Robert Rounseville

Robert Rounseville (25 March 1914  6 August 1974) was an American actor and tenor, who appeared in opera, operetta, Broadway musicals, and motion pictures.

Career

Rounseville was born in Attleboro, Massachusetts. He made his Broadway debut in a small role in the Richard Rodgers and Lorenz Hart musical Babes in Arms, then appeared in other musicals in the chorus. Between 1943 and 1945, Rounseville was billed as Robert Field, using his middle name as a surname. He again played small roles on Broadway, in a revival of The Merry Widow and in Up in Central Park. Rounseville appeared several times on television, as well as in two films. He is perhaps best known to opera buffs for starring in the role of Hoffmann in Michael Powell and Emeric Pressburger's film of Jacques Offenbach's The Tales of Hoffmann (1951), the first color film of an opera to use genuinely cinematic techniques (as opposed to filming a performance on stage).[1] That same year, he was also the first Tom Rakewell, in the world premiere of Igor Stravinsky's opera The Rake's Progress, at La Fenice; his co-stars were Elisabeth Schwarzkopf and Jennie Tourel.[2] In October 1951 he portrayed Channon in the world premiere of David Tamkin's The Dybbuk at the New York City Opera with Patricia Neway portraying his love interest.[3]

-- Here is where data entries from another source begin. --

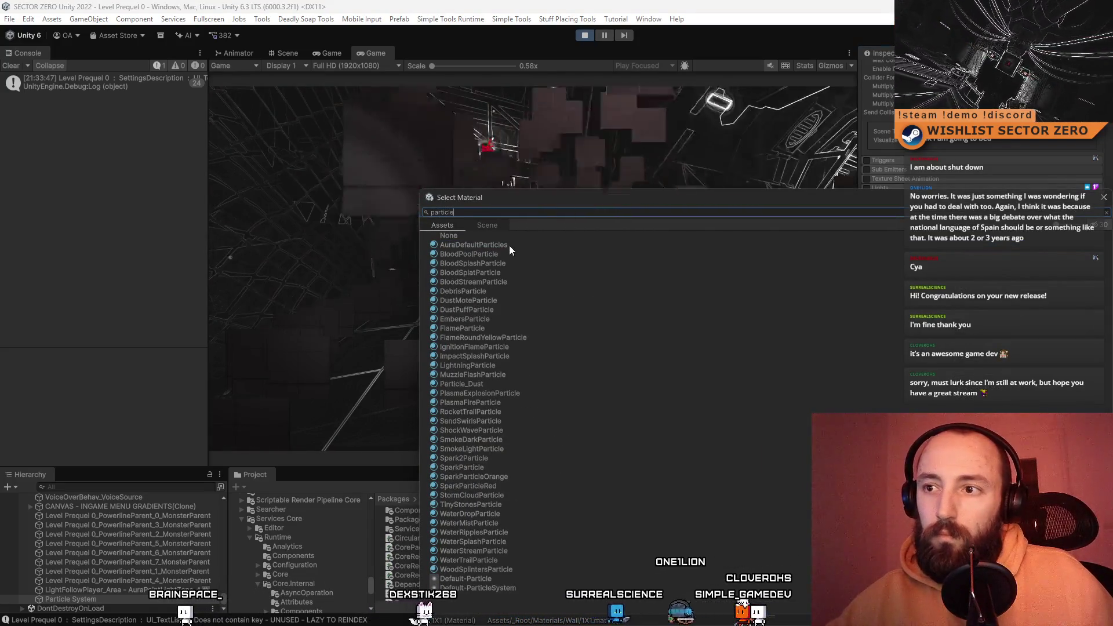
left_click(506, 253)
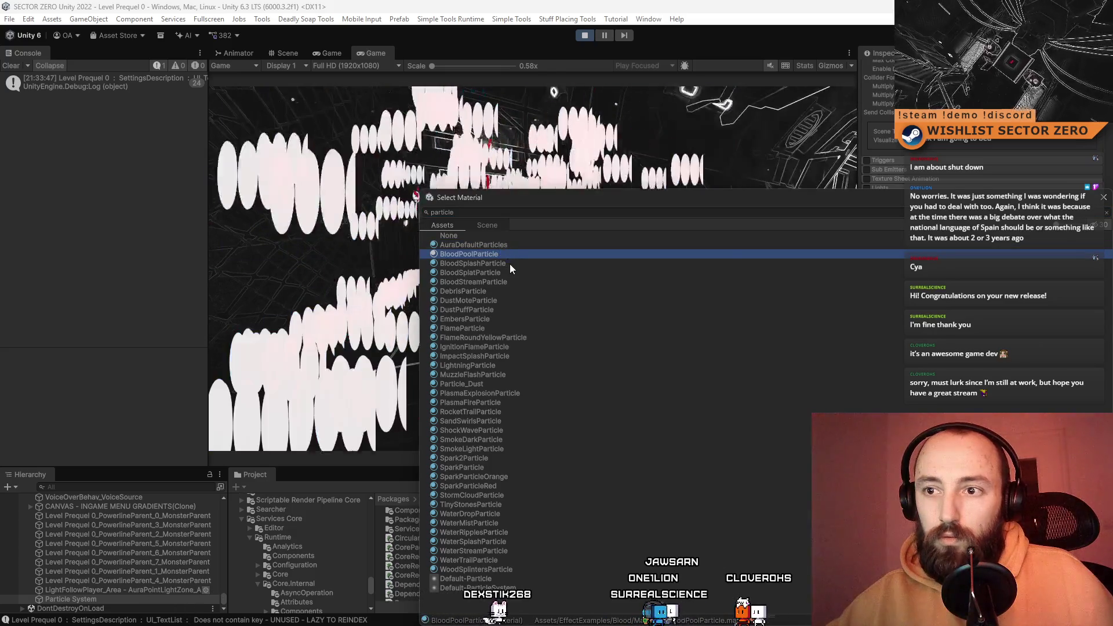
left_click(510, 264)
left_click(507, 274)
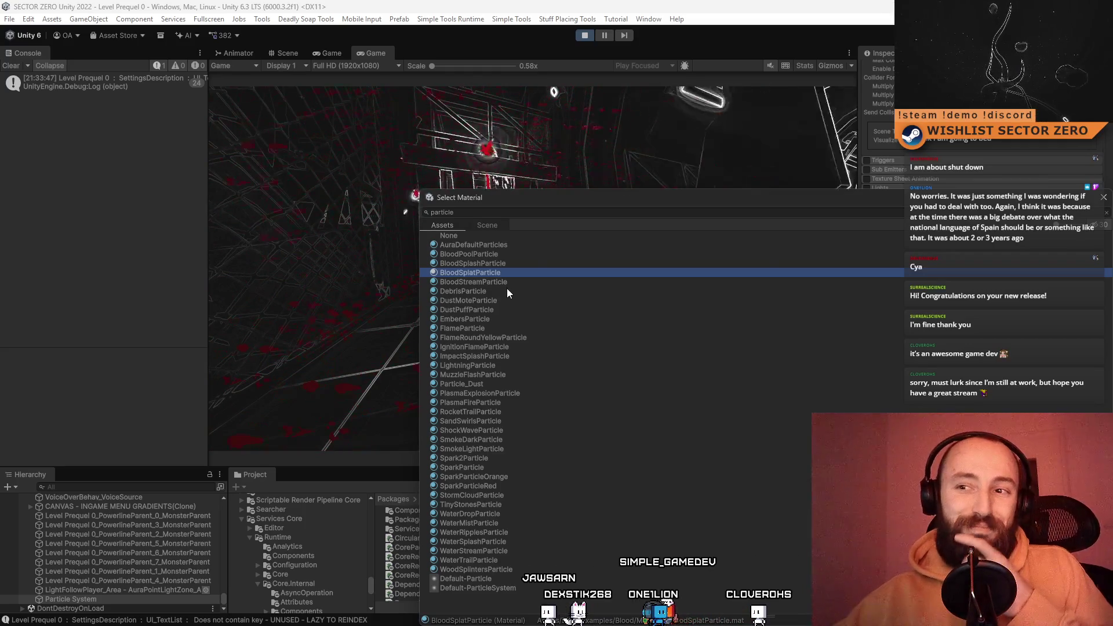
left_click(508, 290)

In 1956, Rounseville played both his best-remembered screen role and one of his most memorable stage roles. In the film Carousel, an adaptation of the Rodgers and Hammerstein stage musical, he portrayed the snobbish fisherman Mr. Snow, opposite Barbara Ruick as Carrie Pipperidge.[4] In December of that year, he opened on Broadway in the original production of Leonard Bernstein's Candide, playing the title role opposite Barbara Cook as Cunegonde.[5]

In 1960, he appeared in the role of Nanki-Poo in a "Bell Telephone Hour" television abridgement of Gilbert and Sullivan's opera The Mikado, starring Groucho Marx as Ko-Ko, the executioner.[6]

He was also an occasional guest star on the TV version of the musical series "The Voice of Firestone".[7]

On television's NBC Opera Theatre, he sang the role of Don José in an English-language version of Carmen (1953) and the Chevalier de la Force in the first American television production (also in English) of Dialogues of the Carmelites (1957).[8] Soprano Leontyne Price made an early television appearance in the latter work.

In 1969, he starred on National Educational Television in the American premiere of Leoš Janáček's last opera From the House of the Dead, based on Fyodor Dostoyevsky's novel.[9]

Rounseville also made a few studio cast recordings of Broadway shows. Among them was a 1952 mono LP - the most complete one made up to that time - of Sigmund Romberg's operetta The Student Prince, in which he starred with Dorothy Kirsten. It was long out of print, but has since been reissued on CD.[10]

Most frequently, Rounseville appeared in modest revivals of operettas and musicals at the New York City Center, in shows such as Brigadoon (as Charlie Dalrymple) [11] and Show Boat (as Gaylord Ravenal).[12] But in 1965, he returned in a major Broadway production, when he appeared as The Padre in the original stage version of Man of La Mancha,[13] a role he reprised in the 1972 revival at the Vivian Beaumont Theater.[14]

During the last years of his life, Rounseville attended meetings of the NYC founding chapter of "The Sons of the Desert", where he performed for the club's members and enjoyed watching the film comedies of Laurel & Hardy. He was a lifelong friend of Florence Louise Pettitt, an opera conductor from his home town in Massachusetts.

Rounseville died quite suddenly in 1974. Theatre World reported that he collapsed from a heart attack while teaching a singing class in his Carnegie Hall studio.[15]